Juntamente à consternação diante da inesperada crise global que tomou o mundo de assalto nesse ano, disseminou-se um discurso que mantinha os olhos fixos à luz no fim do túnel. Esta, para os mais otimistas, seria não apenas a saída futura, mas, de certa forma, um novo tempo, no qual não apenas estaria sanada a pandemia, com uma série de problemas que afligiam as sociedades antes dela. O mundo sairia melhor, mais solidário, atento ao bem comum.

É cedo para falar do fim da pandemia, quando a corrida pela criação de vacinas ainda não está encerrada, nem há perspectivas claras de sua produção e da imunização massiva das populações. E é igualmente precipitada a hora para atestar se a luz no fim do túnel concretizará as projeções e desejos dos mais otimistas. O que pode atestar é que nenhuma mudança se dará sem esforço, trabalho e engenhosidade; e, ainda, que velhos hábitos não se transformam facilmente, como é o caso da corrupção.

O tema, recorrente quando a pauta é a política nacional, em todos os seus âmbitos, tornou-se mais uma vez objeto de escrutínio durante o enfrentamento da pandemia. Não tardou para que surgissem indícios, de par a par no País, de que ações para conter a disseminação da doença e para dar suporte aos pacientes mais graves fossem usadas de forma deturpada, em benefício de pessoas ou grupos.

Traz as marcas do momento que o Brasil vive projeto de lei que deve ser votado, nessa semana, no Plenário da Câmara dos Deputados. O texto propõe o aumenta as penas de vários tipos de crimes ligados ao desvio de recursos públicos destinados ao enfrentamento de estado de calamidade pública. A pandemia da Covid-19 é, obviamente, o caso exemplar e motor da pauta a ser debatida pelos parlamentares.

No PL 1485/20, é determinada que a pena de reclusão por associação criminosa, que vai de 1 a 3 anos, seja aplicada em dobro, quando se constatar que o desvio de recursos aconteceu durante estado excepcional como o que hoje se vive.

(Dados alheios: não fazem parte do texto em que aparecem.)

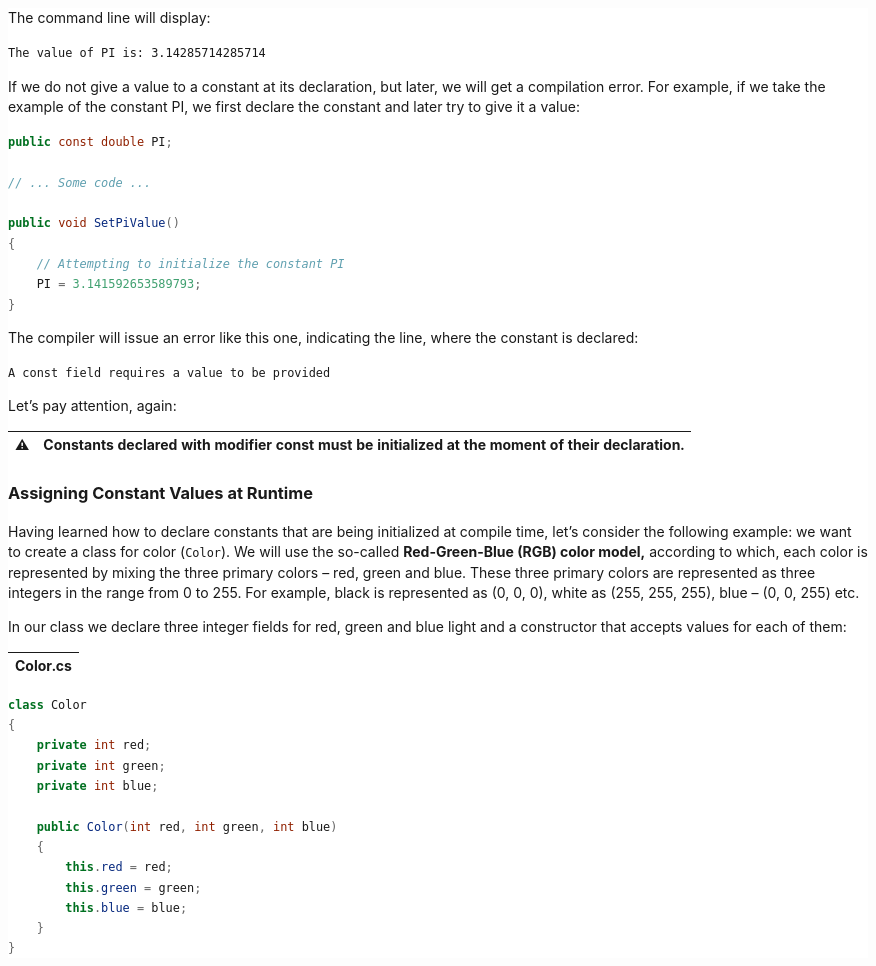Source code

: The command line will display:

```console
The value of PI is: 3.14285714285714
```

If we do not give a value to a constant at its declaration, but later, we will get a compilation error. For example, if we take the example of the constant PI, we first declare the constant and later try to give it a value:

```cs
public const double PI;

// ... Some code ...

public void SetPiValue()
{
	// Attempting to initialize the constant PI
	PI = 3.141592653589793;
}
```

The compiler will issue an error like this one, indicating the line, where the constant is declared:

```console
A const field requires a value to be provided
```

Let’s pay attention, again:

| :warning: | Constants declared with modifier const must be initialized at the moment of their declaration. |
|:--:|:--|

### Assigning Constant Values at Runtime

Having learned how to declare constants that are being initialized at compile time, let’s consider the following example: we want to create a class for color (`Color`). We will use the so-called **Red-Green-Blue (RGB) color model,** according to which, each color is represented by mixing the three primary colors – red, green and blue. These three primary colors are represented as three integers in the range from 0 to 255. For example, black is represented as (0, 0, 0), white as (255, 255, 255), blue – (0, 0, 255) etc.

In our class we declare three integer fields for red, green and blue light and a constructor that accepts values for each of them:

| Color.cs |
|---|

```cs
class Color
{
	private int red;
	private int green;
	private int blue;

	public Color(int red, int green, int blue)
	{
		this.red = red;
		this.green = green;
		this.blue = blue;
	}
}
```
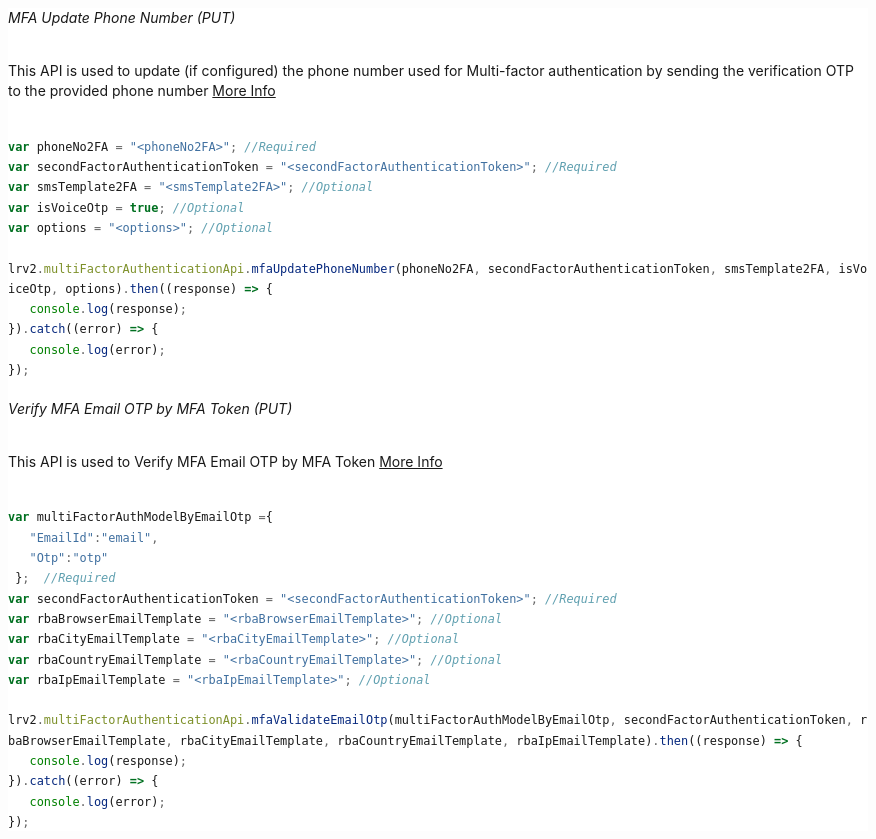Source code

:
  ```js
 ```
 
  
  
 
<h6 id="MFAUpdatePhoneNumber-put-"> MFA Update Phone Number (PUT)</h6>

 This API is used to update (if configured) the phone number used for Multi-factor authentication by sending the verification OTP to the provided phone number  [More Info](https://www.loginradius.com/docs/api/v2/customer-identity-api/multi-factor-authentication/sms-authenticator/mfa-update-phone-number/)

 
 

 ```js

var phoneNo2FA = "<phoneNo2FA>"; //Required
var secondFactorAuthenticationToken = "<secondFactorAuthenticationToken>"; //Required
var smsTemplate2FA = "<smsTemplate2FA>"; //Optional
var isVoiceOtp = true; //Optional
var options = "<options>"; //Optional

lrv2.multiFactorAuthenticationApi.mfaUpdatePhoneNumber(phoneNo2FA, secondFactorAuthenticationToken, smsTemplate2FA, isVoiceOtp, options).then((response) => {
    console.log(response);
}).catch((error) => {
    console.log(error);
});

 ```
 
  
  
 
<h6 id="MFAValidateEmailOtp-put-"> Verify MFA Email OTP by MFA Token (PUT)</h6>

 This API is used to Verify MFA Email OTP by MFA Token  [More Info](https://www.loginradius.com/docs/api/v2/customer-identity-api/multi-factor-authentication/verify-mfa-email-otp-by-mfa-token/)

 
 

 ```js

var multiFactorAuthModelByEmailOtp ={ 
    "EmailId":"email",
    "Otp":"otp"
  };  //Required
var secondFactorAuthenticationToken = "<secondFactorAuthenticationToken>"; //Required
var rbaBrowserEmailTemplate = "<rbaBrowserEmailTemplate>"; //Optional
var rbaCityEmailTemplate = "<rbaCityEmailTemplate>"; //Optional
var rbaCountryEmailTemplate = "<rbaCountryEmailTemplate>"; //Optional
var rbaIpEmailTemplate = "<rbaIpEmailTemplate>"; //Optional

lrv2.multiFactorAuthenticationApi.mfaValidateEmailOtp(multiFactorAuthModelByEmailOtp, secondFactorAuthenticationToken, rbaBrowserEmailTemplate, rbaCityEmailTemplate, rbaCountryEmailTemplate, rbaIpEmailTemplate).then((response) => {
    console.log(response);
}).catch((error) => {
    console.log(error);
});

 ```
 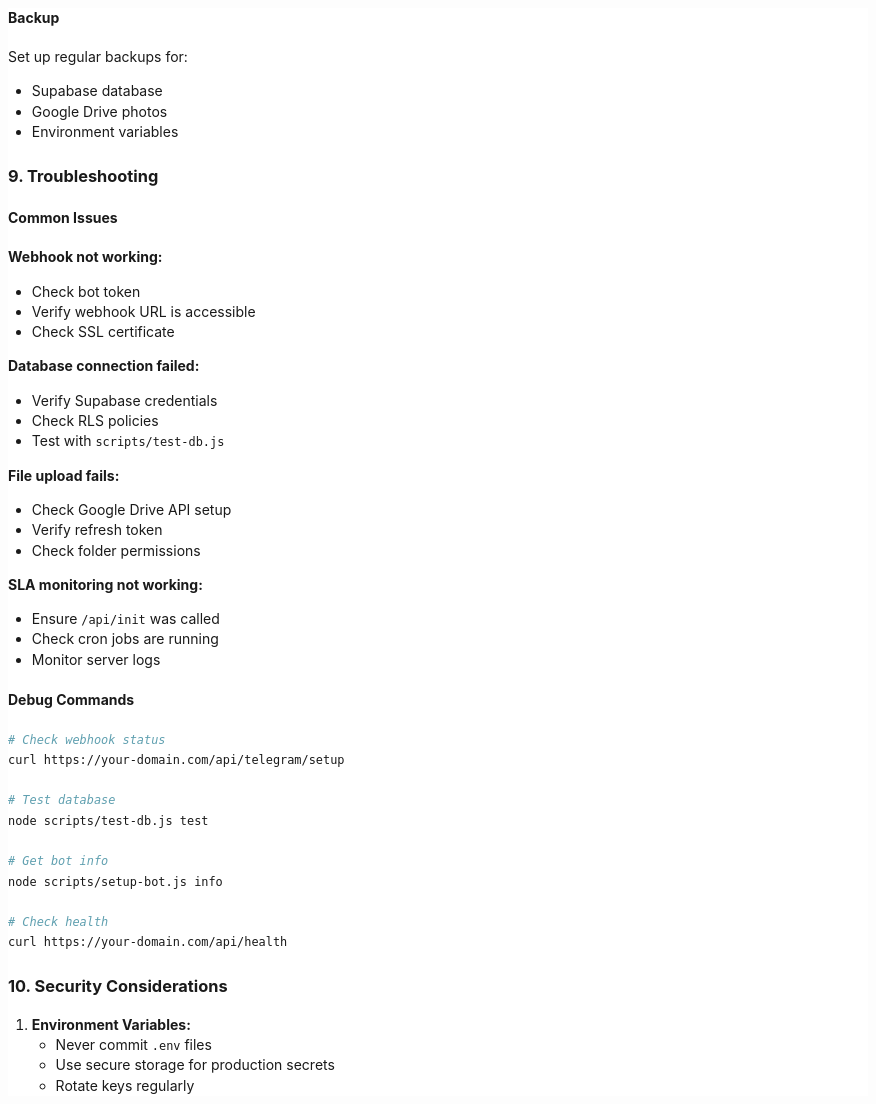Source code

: #### Backup

Set up regular backups for:
- Supabase database
- Google Drive photos
- Environment variables

### 9. Troubleshooting

#### Common Issues

**Webhook not working:**
- Check bot token
- Verify webhook URL is accessible
- Check SSL certificate

**Database connection failed:**
- Verify Supabase credentials
- Check RLS policies
- Test with `scripts/test-db.js`

**File upload fails:**
- Check Google Drive API setup
- Verify refresh token
- Check folder permissions

**SLA monitoring not working:**
- Ensure `/api/init` was called
- Check cron jobs are running
- Monitor server logs

#### Debug Commands

```bash
# Check webhook status
curl https://your-domain.com/api/telegram/setup

# Test database
node scripts/test-db.js test

# Get bot info
node scripts/setup-bot.js info

# Check health
curl https://your-domain.com/api/health
```

### 10. Security Considerations

1. **Environment Variables:**
   - Never commit `.env` files
   - Use secure storage for production secrets
   - Rotate keys regularly

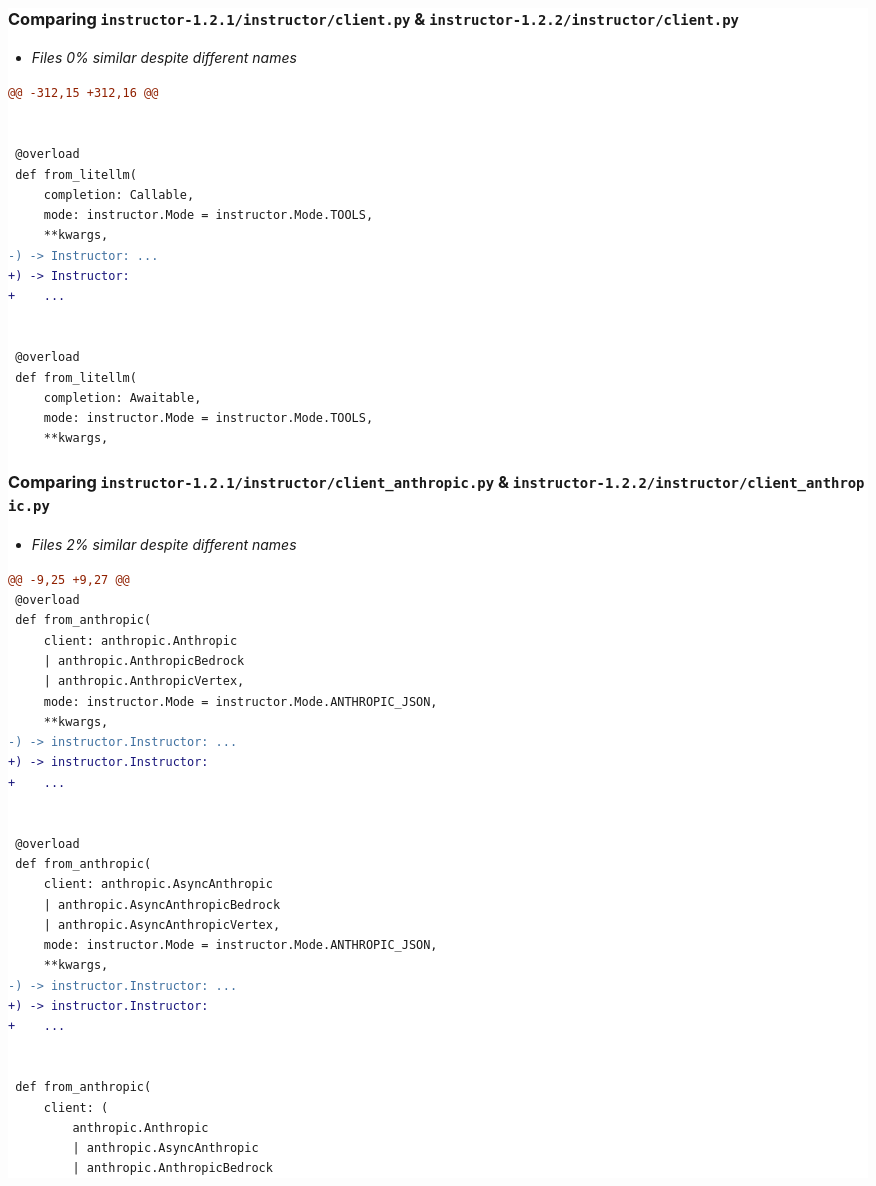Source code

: ### Comparing `instructor-1.2.1/instructor/client.py` & `instructor-1.2.2/instructor/client.py`

 * *Files 0% similar despite different names*

```diff
@@ -312,15 +312,16 @@
 
 
 @overload
 def from_litellm(
     completion: Callable,
     mode: instructor.Mode = instructor.Mode.TOOLS,
     **kwargs,
-) -> Instructor: ...
+) -> Instructor:
+    ...
 
 
 @overload
 def from_litellm(
     completion: Awaitable,
     mode: instructor.Mode = instructor.Mode.TOOLS,
     **kwargs,
```

### Comparing `instructor-1.2.1/instructor/client_anthropic.py` & `instructor-1.2.2/instructor/client_anthropic.py`

 * *Files 2% similar despite different names*

```diff
@@ -9,25 +9,27 @@
 @overload
 def from_anthropic(
     client: anthropic.Anthropic
     | anthropic.AnthropicBedrock
     | anthropic.AnthropicVertex,
     mode: instructor.Mode = instructor.Mode.ANTHROPIC_JSON,
     **kwargs,
-) -> instructor.Instructor: ...
+) -> instructor.Instructor:
+    ...
 
 
 @overload
 def from_anthropic(
     client: anthropic.AsyncAnthropic
     | anthropic.AsyncAnthropicBedrock
     | anthropic.AsyncAnthropicVertex,
     mode: instructor.Mode = instructor.Mode.ANTHROPIC_JSON,
     **kwargs,
-) -> instructor.Instructor: ...
+) -> instructor.Instructor:
+    ...
 
 
 def from_anthropic(
     client: (
         anthropic.Anthropic
         | anthropic.AsyncAnthropic
         | anthropic.AnthropicBedrock
```
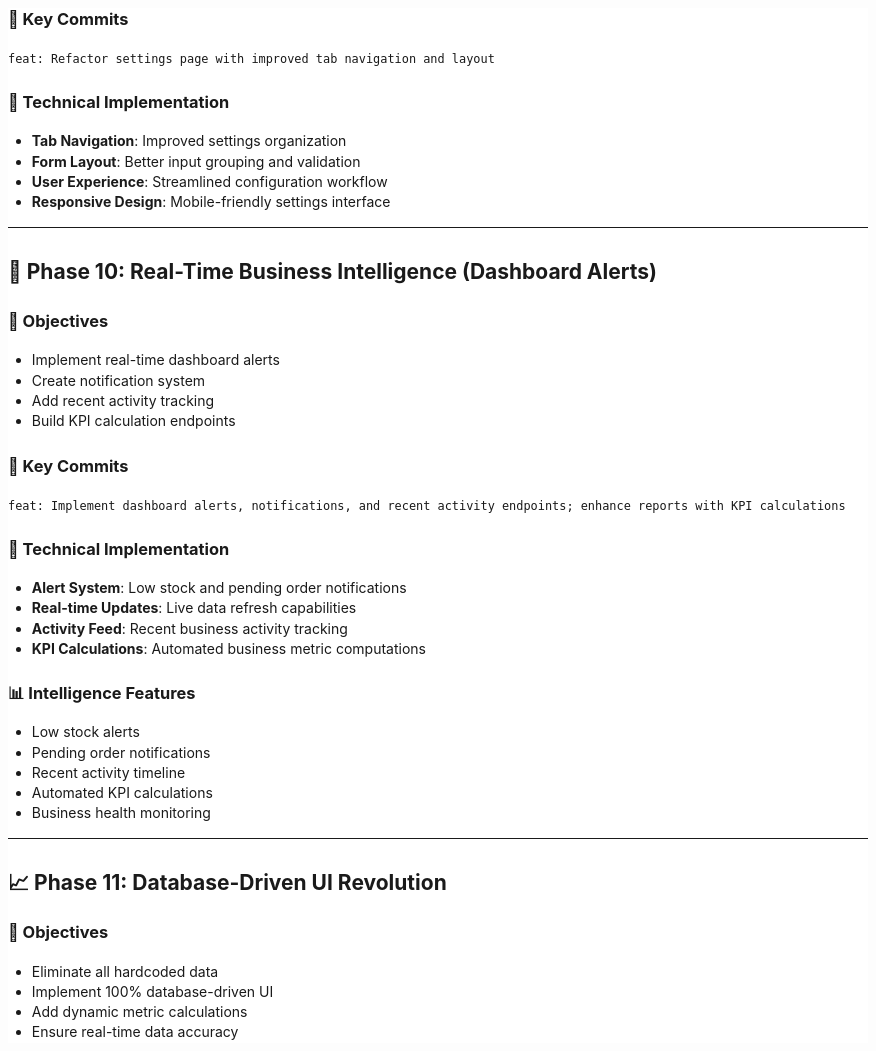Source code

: ### 📝 Key Commits
```
feat: Refactor settings page with improved tab navigation and layout
```

### 🔧 Technical Implementation
- **Tab Navigation**: Improved settings organization
- **Form Layout**: Better input grouping and validation
- **User Experience**: Streamlined configuration workflow
- **Responsive Design**: Mobile-friendly settings interface

---

## 🚨 Phase 10: Real-Time Business Intelligence (Dashboard Alerts)

### 🎯 Objectives
- Implement real-time dashboard alerts
- Create notification system
- Add recent activity tracking
- Build KPI calculation endpoints

### 📝 Key Commits
```
feat: Implement dashboard alerts, notifications, and recent activity endpoints; enhance reports with KPI calculations
```

### 🔧 Technical Implementation
- **Alert System**: Low stock and pending order notifications
- **Real-time Updates**: Live data refresh capabilities
- **Activity Feed**: Recent business activity tracking
- **KPI Calculations**: Automated business metric computations

### 📊 Intelligence Features
- Low stock alerts
- Pending order notifications
- Recent activity timeline
- Automated KPI calculations
- Business health monitoring

---

## 📈 Phase 11: Database-Driven UI Revolution

### 🎯 Objectives
- Eliminate all hardcoded data
- Implement 100% database-driven UI
- Add dynamic metric calculations
- Ensure real-time data accuracy

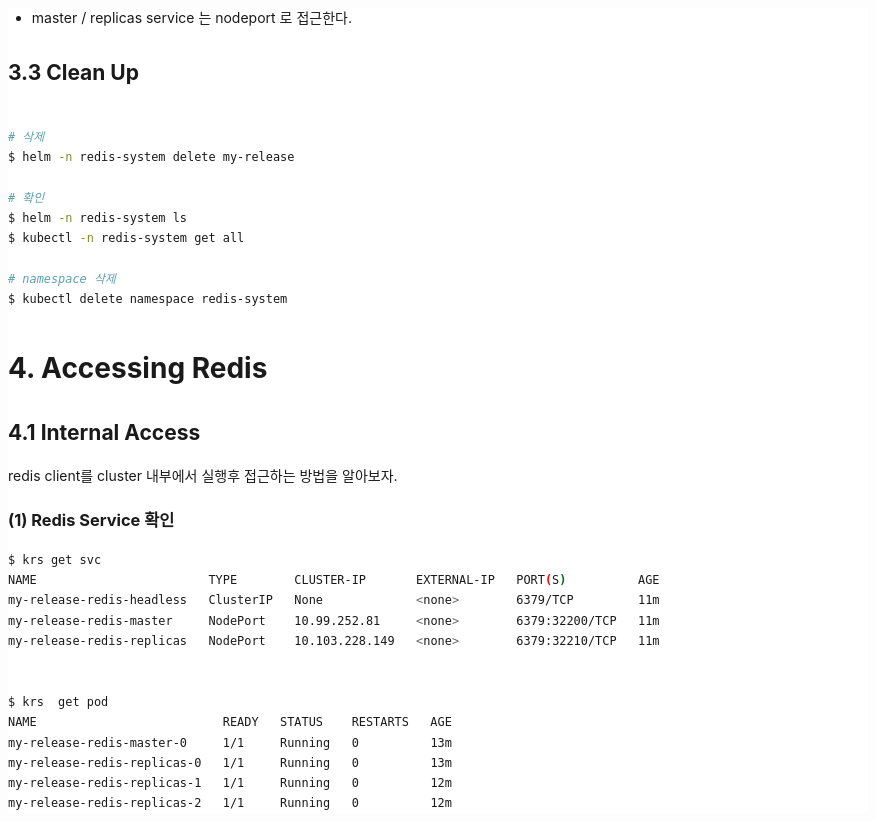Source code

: - master / replicas service 는 nodeport 로 접근한다.







## 3.3 Clean Up

```sh

# 삭제
$ helm -n redis-system delete my-release

# 확인
$ helm -n redis-system ls
$ kubectl -n redis-system get all

# namespace 삭제
$ kubectl delete namespace redis-system

```







# 4. Accessing Redis



## 4.1 Internal Access

redis client를 cluster 내부에서 실행후 접근하는 방법을 알아보자.



### (1) Redis Service 확인

```sh
$ krs get svc
NAME                        TYPE        CLUSTER-IP       EXTERNAL-IP   PORT(S)          AGE
my-release-redis-headless   ClusterIP   None             <none>        6379/TCP         11m
my-release-redis-master     NodePort    10.99.252.81     <none>        6379:32200/TCP   11m
my-release-redis-replicas   NodePort    10.103.228.149   <none>        6379:32210/TCP   11m


$ krs  get pod
NAME                          READY   STATUS    RESTARTS   AGE
my-release-redis-master-0     1/1     Running   0          13m
my-release-redis-replicas-0   1/1     Running   0          13m
my-release-redis-replicas-1   1/1     Running   0          12m
my-release-redis-replicas-2   1/1     Running   0          12m
```
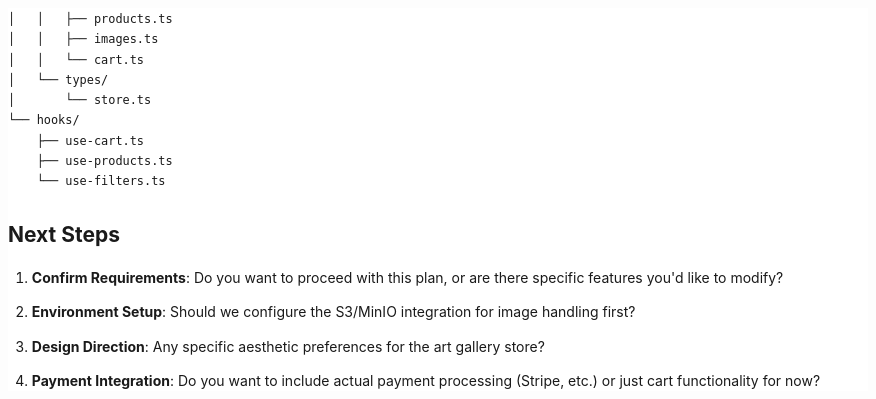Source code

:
 ```
│   │   ├── products.ts
│   │   ├── images.ts
│   │   └── cart.ts
│   └── types/
│       └── store.ts
└── hooks/
    ├── use-cart.ts
    ├── use-products.ts
    └── use-filters.ts
```

## Next Steps

1. **Confirm Requirements**: Do you want to proceed with this plan, or are there specific features you'd like to modify?

2. **Environment Setup**: Should we configure the S3/MinIO integration for image handling first?

3. **Design Direction**: Any specific aesthetic preferences for the art gallery store?

4. **Payment Integration**: Do you want to include actual payment processing (Stripe, etc.) or just cart functionality for now?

Seriam dobradas, ainda, penas previstas no Código Penal para crimes contra a administração pública, em iguais condições, caso do emprego irregular de verbas públicas (detenção de 1 a 3 meses) e corrupção passiva (de 2 a 12 anos).

A discussão entre parlamentares é importante, e alerta à necessidade de que se faça cumprir as leis, sem interferências externas para atender interesses políticos, quaisquer que sejam. A corrupção é inoportuna a qualquer hora, em toda e qualquer situação. É inadmissível e jamais deve ser normalizada ou minimizada, dados seus efeitos inegavelmente nocivos e de seu potencial para agravar as desigualdades e injustiças.

A corrupção representa a captura da máquina pública, por grupos políticos e econômicos, desviando-a de sua função, beneficiando ilegitimamente uma minoria, em prejuízo da maioria. Seu efeito direto é induzir a privação de recursos para setores essenciais à promoção da cidadania. No caso de uma grave crise sanitária, como a pandemia da Covid-19, as consequências de tais atos podem estar diretamente ligadas a mortes de pessoas. Dias melhores precisam ser socialmente construídos e, para o bem do coletivo, tais desvios de rota não podem ser admitidos.